Challenges and projections for 2010:

  • Premature takedown in reserves.
  • Premium erosion is likely to continue based on capacity and moderate loss cost trends. Capacity for insurance is abundant in most lines, but the demand for that capacity has been diminished by the recession.
  • Decreased demand will prevent most rates from rising in 2010.
  • Decreased payroll and sales for many businesses affected by the recession will affect the premium volume of the market for lines of business based on these factors.
  • Insurance companies are looking for new avenues of growth to compensate for their decreased premium volume. The continued soft market will encourage insurers to offer new products, provide coverage they previously were hesitant to offer, and improve the terms and conditions of their current insureds.

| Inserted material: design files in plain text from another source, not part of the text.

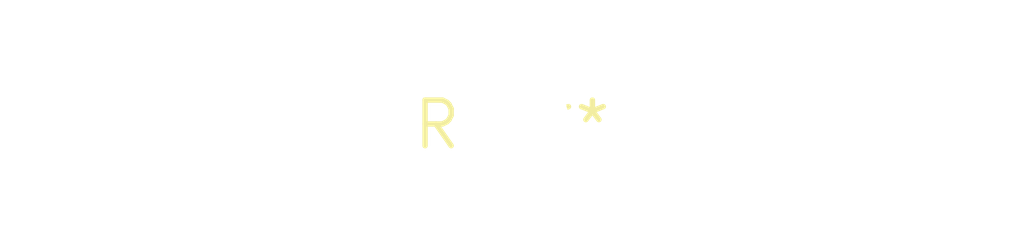
<source format=kicad_pcb>
(kicad_pcb (version 20240108) (generator pcbnew)

  (general
    (thickness 1.6)
  )

  (paper "A4")
  (layers
    (0 "F.Cu" signal)
    (31 "B.Cu" signal)
    (32 "B.Adhes" user "B.Adhesive")
    (33 "F.Adhes" user "F.Adhesive")
    (34 "B.Paste" user)
    (35 "F.Paste" user)
    (36 "B.SilkS" user "B.Silkscreen")
    (37 "F.SilkS" user "F.Silkscreen")
    (38 "B.Mask" user)
    (39 "F.Mask" user)
    (40 "Dwgs.User" user "User.Drawings")
    (41 "Cmts.User" user "User.Comments")
    (42 "Eco1.User" user "User.Eco1")
    (43 "Eco2.User" user "User.Eco2")
    (44 "Edge.Cuts" user)
    (45 "Margin" user)
    (46 "B.CrtYd" user "B.Courtyard")
    (47 "F.CrtYd" user "F.Courtyard")
    (48 "B.Fab" user)
    (49 "F.Fab" user)
    (50 "User.1" user)
    (51 "User.2" user)
    (52 "User.3" user)
    (53 "User.4" user)
    (54 "User.5" user)
    (55 "User.6" user)
    (56 "User.7" user)
    (57 "User.8" user)
    (58 "User.9" user)
  )

  (setup
    (pad_to_mask_clearance 0)
    (pcbplotparams
      (layerselection 0x00010fc_ffffffff)
      (plot_on_all_layers_selection 0x0000000_00000000)
      (disableapertmacros false)
      (usegerberextensions false)
      (usegerberattributes false)
      (usegerberadvancedattributes false)
      (creategerberjobfile false)
      (dashed_line_dash_ratio 12.000000)
      (dashed_line_gap_ratio 3.000000)
      (svgprecision 4)
      (plotframeref false)
      (viasonmask false)
      (mode 1)
      (useauxorigin false)
      (hpglpennumber 1)
      (hpglpenspeed 20)
      (hpglpendiameter 15.000000)
      (dxfpolygonmode false)
      (dxfimperialunits false)
      (dxfusepcbnewfont false)
      (psnegative false)
      (psa4output false)
      (plotreference false)
      (plotvalue false)
      (plotinvisibletext false)
      (sketchpadsonfab false)
      (subtractmaskfromsilk false)
      (outputformat 1)
      (mirror false)
      (drillshape 1)
      (scaleselection 1)
      (outputdirectory "")
    )
  )

  (net 0 "")

  (footprint "MountingHole_3.2mm_M3_Pad" (layer "F.Cu") (at 0 0))

)

</source>
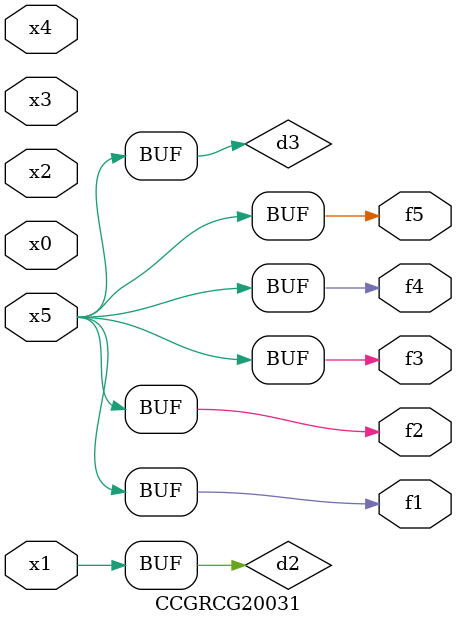
<source format=v>
module CCGRCG20031(
	input x0, x1, x2, x3, x4, x5,
	output f1, f2, f3, f4, f5
);

	wire d1, d2, d3;

	not (d1, x5);
	or (d2, x1);
	xnor (d3, d1);
	assign f1 = d3;
	assign f2 = d3;
	assign f3 = d3;
	assign f4 = d3;
	assign f5 = d3;
endmodule

</source>
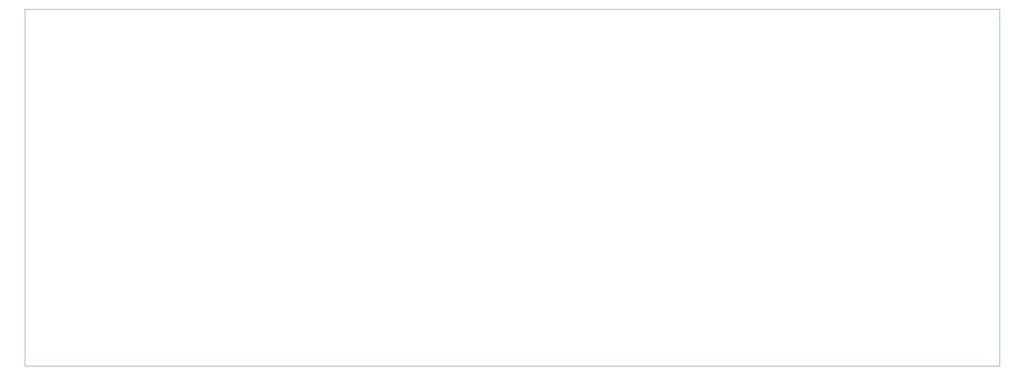
<source format=gbr>
G04 #@! TF.FileFunction,Profile,NP*
%FSLAX46Y46*%
G04 Gerber Fmt 4.6, Leading zero omitted, Abs format (unit mm)*
G04 Created by KiCad (PCBNEW 0.201504261001+5623~23~ubuntu15.04.1-product) date Fri 12 Jun 2015 02:29:29 PM ART*
%MOMM*%
G01*
G04 APERTURE LIST*
%ADD10C,0.100000*%
G04 APERTURE END LIST*
D10*
X232000000Y-104500000D02*
X232000000Y-105550000D01*
X32500000Y-105550000D02*
X32525000Y-105550000D01*
X32500000Y-104500000D02*
X32500000Y-105550000D01*
X232025000Y-105550000D02*
X32525000Y-105550000D01*
X232000000Y-34100000D02*
X231950000Y-34100000D01*
X232000000Y-32500000D02*
X232000000Y-34100000D01*
X32500000Y-32500000D02*
X232000000Y-32500000D01*
X32500000Y-34025000D02*
X32500000Y-32500000D01*
X32500000Y-104500000D02*
X32500000Y-34000000D01*
X232000000Y-34000000D02*
X232000000Y-104500000D01*
M02*

</source>
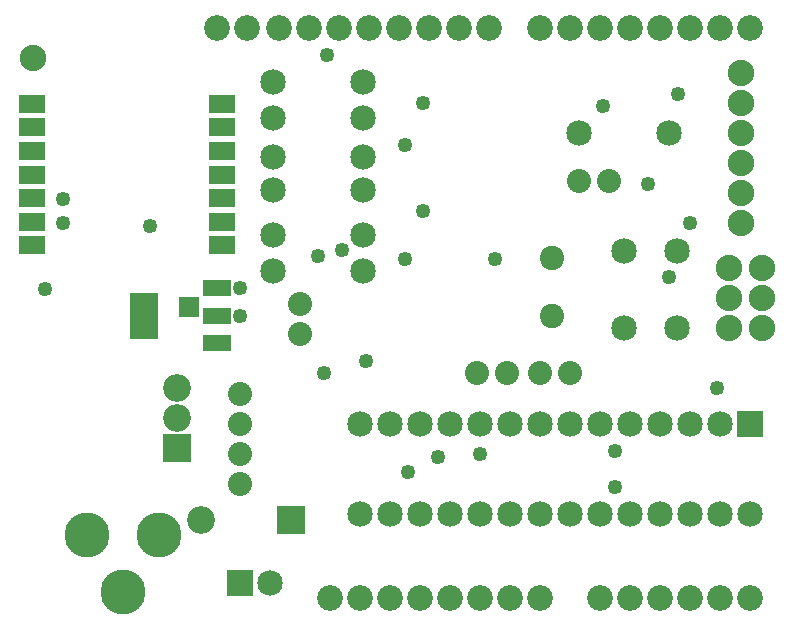
<source format=gts>
G04 MADE WITH FRITZING*
G04 WWW.FRITZING.ORG*
G04 DOUBLE SIDED*
G04 HOLES PLATED*
G04 CONTOUR ON CENTER OF CONTOUR VECTOR*
%ASAXBY*%
%FSLAX23Y23*%
%MOIN*%
%OFA0B0*%
%SFA1.0B1.0*%
%ADD10C,0.049370*%
%ADD11C,0.085000*%
%ADD12C,0.080925*%
%ADD13C,0.080866*%
%ADD14C,0.080000*%
%ADD15C,0.088000*%
%ADD16C,0.092000*%
%ADD17C,0.150000*%
%ADD18C,0.085833*%
%ADD19R,0.098000X0.058000*%
%ADD20R,0.096600X0.151700*%
%ADD21R,0.091690X0.141309*%
%ADD22R,0.065556X0.065556*%
%ADD23R,0.085000X0.085000*%
%ADD24R,0.085569X0.059806*%
%ADD25R,0.085569X0.059847*%
%ADD26R,0.092000X0.092000*%
%LNMASK1*%
G90*
G70*
G54D10*
X805Y1031D03*
X805Y1122D03*
G54D11*
X2505Y671D03*
X2505Y371D03*
X2405Y671D03*
X2405Y371D03*
X2305Y671D03*
X2305Y371D03*
X2205Y671D03*
X2205Y371D03*
X2105Y671D03*
X2105Y371D03*
X2005Y671D03*
X2005Y371D03*
X1905Y671D03*
X1905Y371D03*
X1805Y671D03*
X1805Y371D03*
X1705Y671D03*
X1705Y371D03*
X1605Y671D03*
X1605Y371D03*
X1505Y671D03*
X1505Y371D03*
X1405Y671D03*
X1405Y371D03*
X1305Y671D03*
X1305Y371D03*
X1205Y671D03*
X1205Y371D03*
G54D10*
X2015Y1731D03*
G54D11*
X2263Y1247D03*
X2263Y991D03*
X2085Y1247D03*
X2085Y991D03*
G54D12*
X1845Y1224D03*
G54D13*
X1845Y1031D03*
G54D11*
X2235Y1641D03*
X1935Y1641D03*
G54D14*
X1805Y841D03*
X1906Y841D03*
X1595Y841D03*
X1696Y841D03*
X2035Y1481D03*
X1935Y1481D03*
G54D15*
X2475Y1841D03*
X2475Y1741D03*
X2475Y1641D03*
X2475Y1541D03*
X2475Y1441D03*
X2475Y1341D03*
G54D16*
X595Y591D03*
X595Y691D03*
X595Y791D03*
G54D17*
X535Y301D03*
X295Y301D03*
X415Y111D03*
G54D16*
X975Y351D03*
X677Y351D03*
G54D11*
X805Y141D03*
X905Y141D03*
G54D14*
X805Y671D03*
X805Y771D03*
X1005Y1071D03*
X1005Y971D03*
G54D15*
X2435Y991D03*
X2435Y1091D03*
X2435Y1191D03*
X2545Y991D03*
X2545Y1091D03*
X2545Y1191D03*
X115Y1891D03*
G54D14*
X805Y471D03*
X805Y571D03*
G54D11*
X1215Y1811D03*
X915Y1811D03*
X915Y1691D03*
X1215Y1691D03*
X1215Y1561D03*
X915Y1561D03*
X915Y1181D03*
X1215Y1181D03*
X1215Y1451D03*
X915Y1451D03*
X915Y1301D03*
X1215Y1301D03*
G54D10*
X155Y1121D03*
X505Y1331D03*
X215Y1341D03*
X215Y1421D03*
X2165Y1471D03*
X2235Y1161D03*
X2305Y1341D03*
X2265Y1771D03*
X1225Y881D03*
X1095Y1901D03*
X1085Y841D03*
X1415Y1381D03*
X1465Y561D03*
X1605Y571D03*
X1065Y1231D03*
X1415Y1741D03*
X2395Y791D03*
X2055Y461D03*
X2055Y581D03*
X1355Y1601D03*
X1355Y1221D03*
X1145Y1251D03*
X1365Y511D03*
X1655Y1221D03*
G54D18*
X728Y1991D03*
X828Y1991D03*
X935Y1991D03*
X1035Y1991D03*
X1135Y1991D03*
X1235Y1991D03*
X1335Y1991D03*
X1435Y1991D03*
X1535Y1991D03*
X1635Y1991D03*
X1805Y1991D03*
X1905Y1991D03*
X2005Y1991D03*
X2105Y1991D03*
X2205Y1991D03*
X2305Y1991D03*
X2405Y1991D03*
X2505Y1991D03*
X1105Y91D03*
X1205Y91D03*
X1305Y91D03*
X1405Y91D03*
X1505Y91D03*
X1605Y91D03*
X1705Y91D03*
X1805Y91D03*
X2005Y91D03*
X2105Y91D03*
X2205Y91D03*
X2305Y91D03*
X2405Y91D03*
X2505Y91D03*
G54D19*
X730Y940D03*
X730Y1031D03*
X730Y1122D03*
G54D20*
X486Y1031D03*
G54D21*
X485Y1031D03*
X485Y1031D03*
X485Y1031D03*
G54D22*
X636Y1059D03*
X636Y1059D03*
X636Y1059D03*
X636Y1059D03*
X636Y1059D03*
X636Y1059D03*
G54D23*
X2505Y671D03*
G54D24*
X112Y1265D03*
G54D25*
X112Y1344D03*
G54D24*
X112Y1423D03*
X112Y1501D03*
X112Y1580D03*
X112Y1659D03*
X112Y1737D03*
X745Y1737D03*
X745Y1659D03*
X745Y1580D03*
X745Y1501D03*
X745Y1423D03*
G54D25*
X745Y1344D03*
G54D24*
X745Y1265D03*
G54D26*
X595Y591D03*
X976Y351D03*
G54D23*
X805Y141D03*
G04 End of Mask1*
M02*
</source>
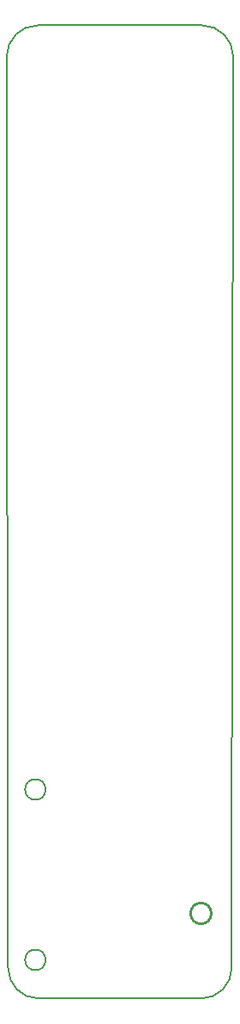
<source format=gbr>
%TF.GenerationSoftware,KiCad,Pcbnew,9.0.3*%
%TF.CreationDate,2025-10-01T23:26:51-04:00*%
%TF.ProjectId,Photon,50686f74-6f6e-42e6-9b69-6361645f7063,1.3*%
%TF.SameCoordinates,Original*%
%TF.FileFunction,Profile,NP*%
%FSLAX46Y46*%
G04 Gerber Fmt 4.6, Leading zero omitted, Abs format (unit mm)*
G04 Created by KiCad (PCBNEW 9.0.3) date 2025-10-01 23:26:51*
%MOMM*%
%LPD*%
G01*
G04 APERTURE LIST*
%TA.AperFunction,Profile*%
%ADD10C,0.200000*%
%TD*%
%TA.AperFunction,Profile*%
%ADD11C,0.250000*%
%TD*%
G04 APERTURE END LIST*
D10*
X41910000Y-112776000D02*
X41779261Y-23114000D01*
X45623137Y-95250000D02*
G75*
G02*
X43591137Y-95250000I-1016000J0D01*
G01*
X43591137Y-95250000D02*
G75*
G02*
X45623137Y-95250000I1016000J0D01*
G01*
X61090739Y-20066000D02*
G75*
G02*
X64138700Y-23114000I-39J-3048000D01*
G01*
X64138700Y-23114000D02*
X64008000Y-112776000D01*
X60960000Y-115824000D02*
X44958000Y-115824000D01*
X45623137Y-112014000D02*
G75*
G02*
X43591137Y-112014000I-1016000J0D01*
G01*
X43591137Y-112014000D02*
G75*
G02*
X45623137Y-112014000I1016000J0D01*
G01*
X41779261Y-23114000D02*
G75*
G02*
X44827261Y-20065961I3048039J0D01*
G01*
X64008000Y-112776000D02*
G75*
G02*
X60960000Y-115824000I-3048000J0D01*
G01*
X44827261Y-20066002D02*
X61090739Y-20066001D01*
X44958000Y-115824000D02*
G75*
G02*
X41910000Y-112776000I0J3048000D01*
G01*
D11*
%TO.C,BT1*%
X61981505Y-107442000D02*
G75*
G02*
X59938495Y-107442000I-1021505J0D01*
G01*
X59938495Y-107442000D02*
G75*
G02*
X61981505Y-107442000I1021505J0D01*
G01*
%TD*%
M02*

</source>
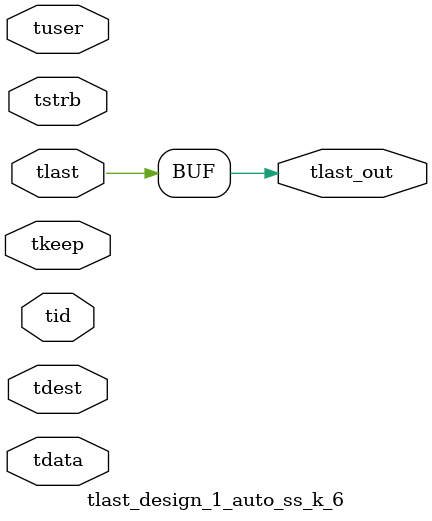
<source format=v>


`timescale 1ps/1ps

module tlast_design_1_auto_ss_k_6 #
(
parameter C_S_AXIS_TID_WIDTH   = 1,
parameter C_S_AXIS_TUSER_WIDTH = 0,
parameter C_S_AXIS_TDATA_WIDTH = 0,
parameter C_S_AXIS_TDEST_WIDTH = 0
)
(
input  [(C_S_AXIS_TID_WIDTH   == 0 ? 1 : C_S_AXIS_TID_WIDTH)-1:0       ] tid,
input  [(C_S_AXIS_TDATA_WIDTH == 0 ? 1 : C_S_AXIS_TDATA_WIDTH)-1:0     ] tdata,
input  [(C_S_AXIS_TUSER_WIDTH == 0 ? 1 : C_S_AXIS_TUSER_WIDTH)-1:0     ] tuser,
input  [(C_S_AXIS_TDEST_WIDTH == 0 ? 1 : C_S_AXIS_TDEST_WIDTH)-1:0     ] tdest,
input  [(C_S_AXIS_TDATA_WIDTH/8)-1:0 ] tkeep,
input  [(C_S_AXIS_TDATA_WIDTH/8)-1:0 ] tstrb,
input  [0:0]                                                             tlast,
output                                                                   tlast_out
);

assign tlast_out = {tlast};

endmodule


</source>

Property and Casualty Reinsurance Segment

  • Net premium written increased to $24.1 billion.
  • Net income increased to $6.3 billion.
  • Combined ratio improved to 92.2% from 99.8%.
  • Favorable experience in 2009 due to modest catastrophe losses and prior-year loss-reserve development.
  • Unlike the primary carriers, the reinsurers refrained from pricing wars in 2009.

Challenges and projections for 2010:

  • Sufficient capacity will extend the soft market phase to the reinsurance segment, so they most likely will engage in price wars in 2010.
  • U.S. reinsurance market return on equity and revenue for 2009 was 16%.
  • Bermuda reinsurance market reported returns on equity and revenue for 2009 at 20%.
  • January renewal business had rate declines of 5% to 10% on property business, and was flat on casualty business.
  • Despite first quarter income impacts, catastrophe losses from the Chilean earthquake, windstorm losses in Europe, and other global events, the impact on reinsurance capital is not significant.

This concludes our annual review of The State of the Insurance Market. We hope you found it helpful and informative.

As my son would text, "Thx 4 yur continued support of ERP."